Deutsche Informationspolitik zu Frieden und Krieg
Der 1. September ist der internationale Weltfriedenstag oder auch Antikriegstag, dem anlässlich des Beginns des 2. Weltkrieges am 01.09.1939 mit dem Überfall Hitlerdeutschlands auf Polen, gedacht wird.
Ich habe mir stellvertretend für die deutsche Medienlandschaft die Berichterstattung der Märkischen Oderzeitung vom 01. und 02. September 2026 in der Rubrik „Politik“ angeschaut und dabei ein erschreckendes, aber für mich nicht überraschendes Bild erhalten.
MOZ vom 01. September 2026
keinen einzigen Artikel und Kommentar zum Weltfriedenstag
Leitartikel sind „Zweiter Frauenmord in der Region“ und „Merz startet Wahlkampf im Osten“
eine volle Seite widmet man den notwendigen stärkeren Sanktionen gegen Russland
Beim Ratgeber werden Hinweise auf Zuschüsse für den Erwerb des Führerscheins beim freiwilligen Wehrdienst gegeben
MOZ vom 02. September 2026
Leitartikel „Anschlag auf Umspannwerk bei Jänschwalde“ und „Sprengdrohne am Flugplatz Leipzig stammt aus Russland“
Auf Seite 2 werden weitere deutsche Sanktionen gegen Russland aufgrund des Leipziger Drohnenangriffes dargestellt und kommentiert.
Anmerkung meinerseits:
Den Weltfriedenstag negieren aber die Kriegshysterie gegen Russland weiter verschärfen, scheint oberste Priorität in der deutschen Politik zu sein und die Medien sind hierbei willfährige Handlanger.
Es gibt keinen einzigen Beweis für die Schuld von Russland an den Vorkommnissen in Leipzig.
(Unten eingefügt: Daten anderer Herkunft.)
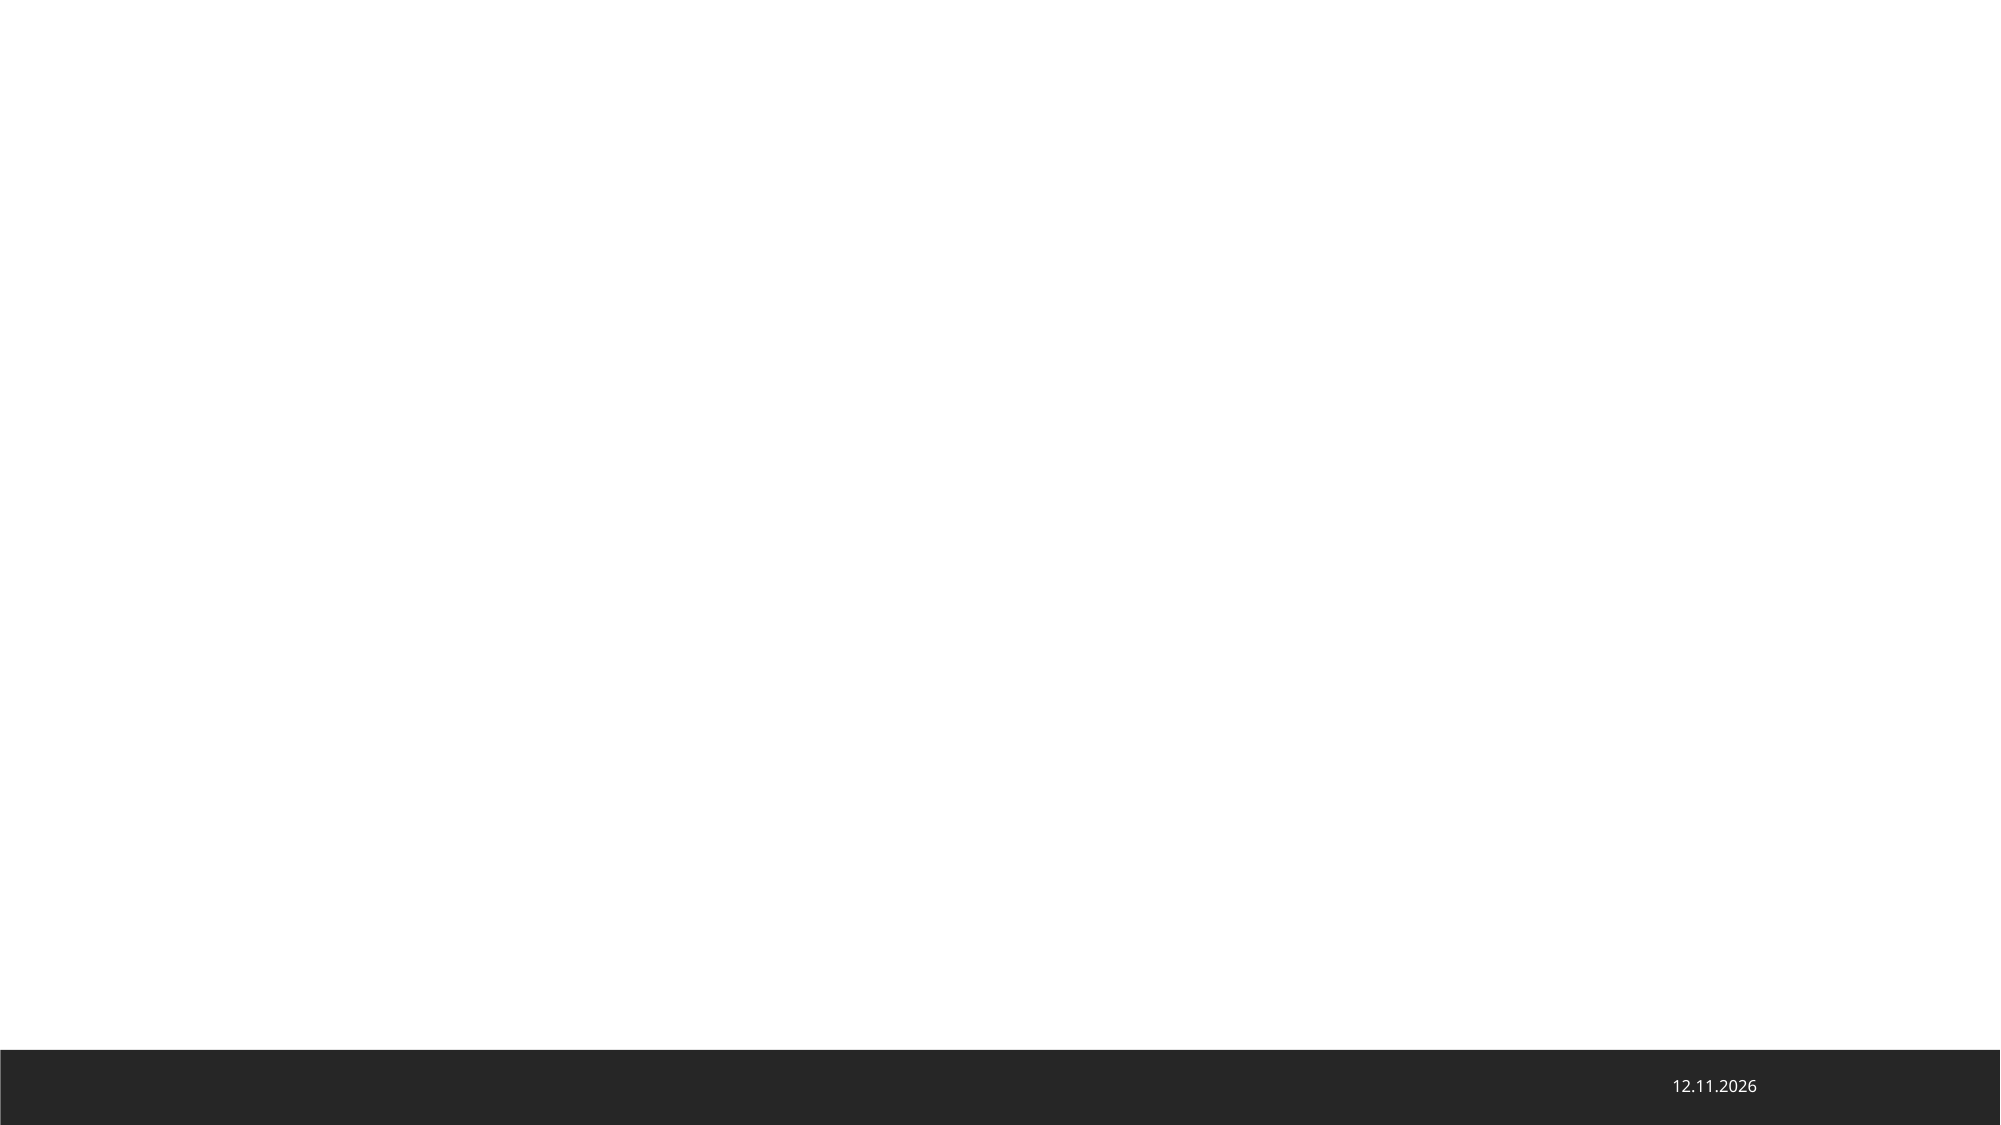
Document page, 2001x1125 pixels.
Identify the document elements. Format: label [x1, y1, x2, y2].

Alles was es bisher gibt, sind Vermutungen. So war es im Übrigen auch bei den Nordstream- Sprengungen, zuallererst wurde der Schuldige in Russland gesucht. Nach 4 Jahren kommt scheibchenweise heraus, dass die Ukraine für die Anschläge verantwortlich ist. Die deutschen Ermittlungen laufen zwar, aber es ist absehbar dass hier weiter verschleppt und verschleiert wird und der Vorgang irgendwann unerledigt zu den Akten gelegt wird, weil unter dem politischen Einfluss die Beweislast zu gering war.
Bei o.g. Anschlägen sollte man sich doch immer zuerst die Frage stellen, wem nützt es und daraus ableitend wer ist verantwortlich? Wenn man sich diese Fragen beantwortet, dann nützen solche Anschläge nicht Russland sondern vor allem der Kriegstreiberei von Deutschland, Europa und der Ukraine gegen Russland.
In Strausberg findet am 05. September ab 14:00 Uhr auf dem Marktplatz eine Friedenskundgebung anlässlich des Weltfriedenstages statt.
Verschiedene, linksorientierte Bündnispartner laden ein und rufen zur Teilnahme an der Friedenskundgebung unter dem Motto: „Diplomatie zuerst! Nie wieder Krieg – Die Waffen nieder“ auf.